TO DO:
Below are entries. Reproduce exactly the lines between the line holding "schedule your visit today." and the line holding "Orthopedic Physical Therapy in Downingtown", inclusive, and only those.

== DATA SHOWN ==

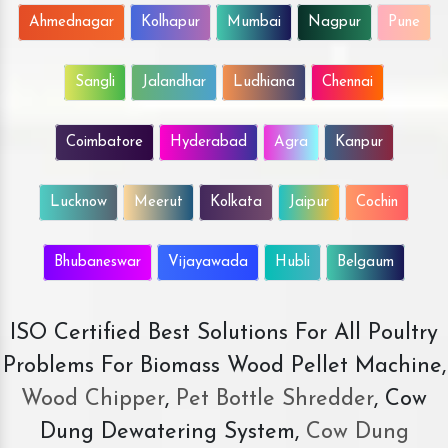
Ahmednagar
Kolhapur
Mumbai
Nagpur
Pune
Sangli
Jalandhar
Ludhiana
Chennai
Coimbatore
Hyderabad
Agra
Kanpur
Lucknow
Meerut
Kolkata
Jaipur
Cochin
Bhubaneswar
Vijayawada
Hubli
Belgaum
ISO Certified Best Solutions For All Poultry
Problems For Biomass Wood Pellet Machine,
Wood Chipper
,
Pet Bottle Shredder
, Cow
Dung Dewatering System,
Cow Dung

===
== DATA SHOWN ==

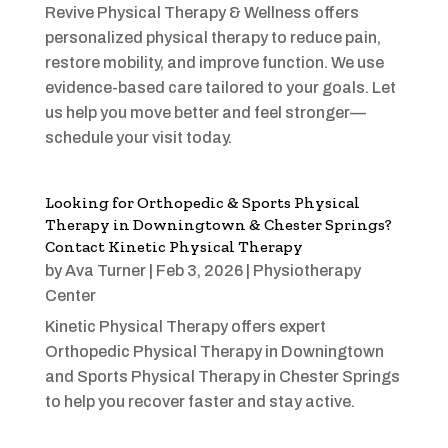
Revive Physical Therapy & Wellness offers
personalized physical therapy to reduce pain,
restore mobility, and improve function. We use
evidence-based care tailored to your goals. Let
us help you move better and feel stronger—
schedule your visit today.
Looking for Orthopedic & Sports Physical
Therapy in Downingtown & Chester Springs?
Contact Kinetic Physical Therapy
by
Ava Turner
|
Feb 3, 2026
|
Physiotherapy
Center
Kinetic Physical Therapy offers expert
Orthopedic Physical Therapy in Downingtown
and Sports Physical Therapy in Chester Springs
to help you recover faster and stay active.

===

SOLUTION FOR THIS TASK:
schedule your visit today.
Looking for Orthopedic & Sports Physical
Therapy in Downingtown & Chester Springs?
Contact Kinetic Physical Therapy
by
Ava Turner
|
Feb 3, 2026
|
Physiotherapy
Center
Kinetic Physical Therapy offers expert
Orthopedic Physical Therapy in Downingtown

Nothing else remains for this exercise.